*** Material shown ***

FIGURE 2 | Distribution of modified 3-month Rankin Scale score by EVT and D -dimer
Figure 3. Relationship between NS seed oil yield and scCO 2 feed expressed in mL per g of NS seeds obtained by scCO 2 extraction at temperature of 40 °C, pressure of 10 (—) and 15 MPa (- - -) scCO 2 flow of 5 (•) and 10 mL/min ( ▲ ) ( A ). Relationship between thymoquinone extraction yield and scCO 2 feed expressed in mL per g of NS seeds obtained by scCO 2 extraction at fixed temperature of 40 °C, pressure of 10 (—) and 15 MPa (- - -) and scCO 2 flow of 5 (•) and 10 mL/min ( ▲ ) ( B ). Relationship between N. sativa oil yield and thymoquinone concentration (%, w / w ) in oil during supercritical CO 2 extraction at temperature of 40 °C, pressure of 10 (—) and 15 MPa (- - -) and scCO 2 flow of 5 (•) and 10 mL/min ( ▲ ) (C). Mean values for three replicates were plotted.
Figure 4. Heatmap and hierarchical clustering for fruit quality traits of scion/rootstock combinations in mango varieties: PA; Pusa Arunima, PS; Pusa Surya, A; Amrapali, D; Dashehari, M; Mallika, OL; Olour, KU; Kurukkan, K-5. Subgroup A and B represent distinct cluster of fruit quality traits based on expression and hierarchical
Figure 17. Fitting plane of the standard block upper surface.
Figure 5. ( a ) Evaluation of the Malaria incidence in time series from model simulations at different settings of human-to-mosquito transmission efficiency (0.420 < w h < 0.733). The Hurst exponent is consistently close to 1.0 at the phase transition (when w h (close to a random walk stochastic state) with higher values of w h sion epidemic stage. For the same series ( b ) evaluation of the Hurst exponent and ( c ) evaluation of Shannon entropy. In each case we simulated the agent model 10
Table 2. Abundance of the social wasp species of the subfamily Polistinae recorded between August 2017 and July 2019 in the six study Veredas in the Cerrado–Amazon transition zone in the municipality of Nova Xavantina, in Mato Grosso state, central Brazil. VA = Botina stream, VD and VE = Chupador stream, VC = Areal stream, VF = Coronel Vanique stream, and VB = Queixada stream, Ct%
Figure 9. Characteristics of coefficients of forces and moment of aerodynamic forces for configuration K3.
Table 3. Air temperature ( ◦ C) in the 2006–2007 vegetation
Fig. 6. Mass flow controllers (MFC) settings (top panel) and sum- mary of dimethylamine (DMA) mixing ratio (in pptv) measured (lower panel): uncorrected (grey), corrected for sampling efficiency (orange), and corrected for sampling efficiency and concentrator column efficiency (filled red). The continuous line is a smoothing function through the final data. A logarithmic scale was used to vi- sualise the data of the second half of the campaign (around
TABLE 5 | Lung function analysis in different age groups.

*** End of Material shown ***

Across the entries above, how many lines contain "function"? Provide only the count.

2